Activists have protested the impending death of Amber McLaughlin, describing the murderer and rapist as “a gentle human”

Amber McLaughlin is set to become the first transgender woman executed by the US. Unless Missouri Governor Mike Parson grants clemency, McLaughlin will be put to death on Tuesday for the rape and murder of a former girlfriend.

Should McLaughlin’s appeal for clemency fail, the 49-year-old will be the first criminal executed by the US this year, and the first transgender person executed in US history. He is scheduled to die by lethal injection in Missouri’s execution chamber in the city of Bonne Terre.

McLaughlin, who is biologically male and previously went by the name Scott McLaughlin, raped his ex-girlfriend and stabbed her to death in 2003. He had previously been convicted for the rape of a 14-year-old girl in 1992. McLaughlin was sentenced to death by a Missouri judge in 2006, after a jury was unable to decide between life imprisonment and the death penalty.

Although tried and convicted as a male, McLaughlin began identifying as transgender whilst behind bars.

McLaughlin was granted a stay of execution in 2016, but the punishment was reinstated by a federal appeals court in 2021.

With no court appeals remaining, McLaughlin’s lawyers filed an application for clemency in December, asking Governor Parson to commute her sentence to life imprisonment.
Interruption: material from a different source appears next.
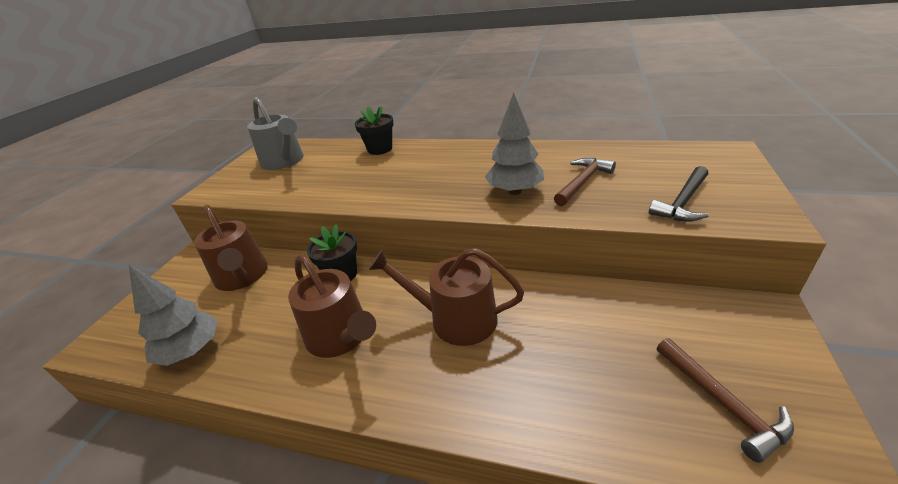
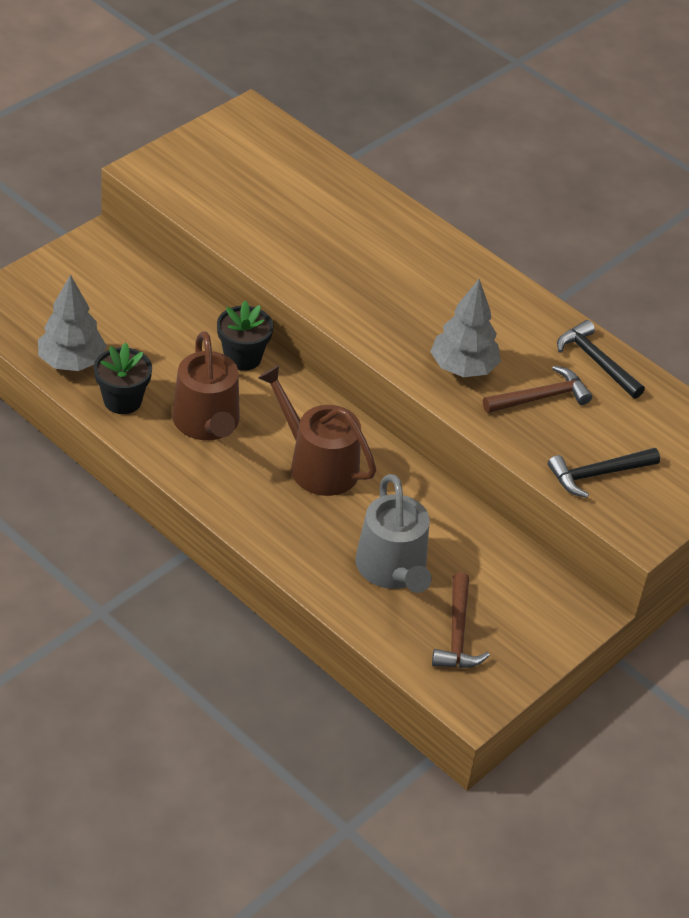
camera: 20 degrees right, 10 degrees up
(242, 277) = (142, 302): brown watering can -> none
(284, 161) = (253, 163): grey watering can -> grey watering can (393, 570)
(380, 149) = (378, 209): black flower pot -> black flower pot (122, 400)
(586, 152) = (596, 362): none -> black hammer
The application cited abuse suffered by McLaughlin as a child and a lifetime of “trauma and neglect.”

Missourians for Alternatives to the Death Penalty (MADP) held a rally for McLaughlin outside the state capitol in Jefferson City last month. The organization’s co-director, Elyse Max, told local news outlet KRGC that despite being a rapist, murderer, and pedophile, McLaughlin is “a gentle human,” and poses no risk of “future harm.”

Missouri Representatives Cori Bush and Emanuel Cleaver, both Democrats, have also petitioned for a stay of execution. In a letter to Parson, they urged the governor to consider “the abuse, coupled with the persistent mental turmoil surrounding her identity,” as well as “the moral depravity of executions.”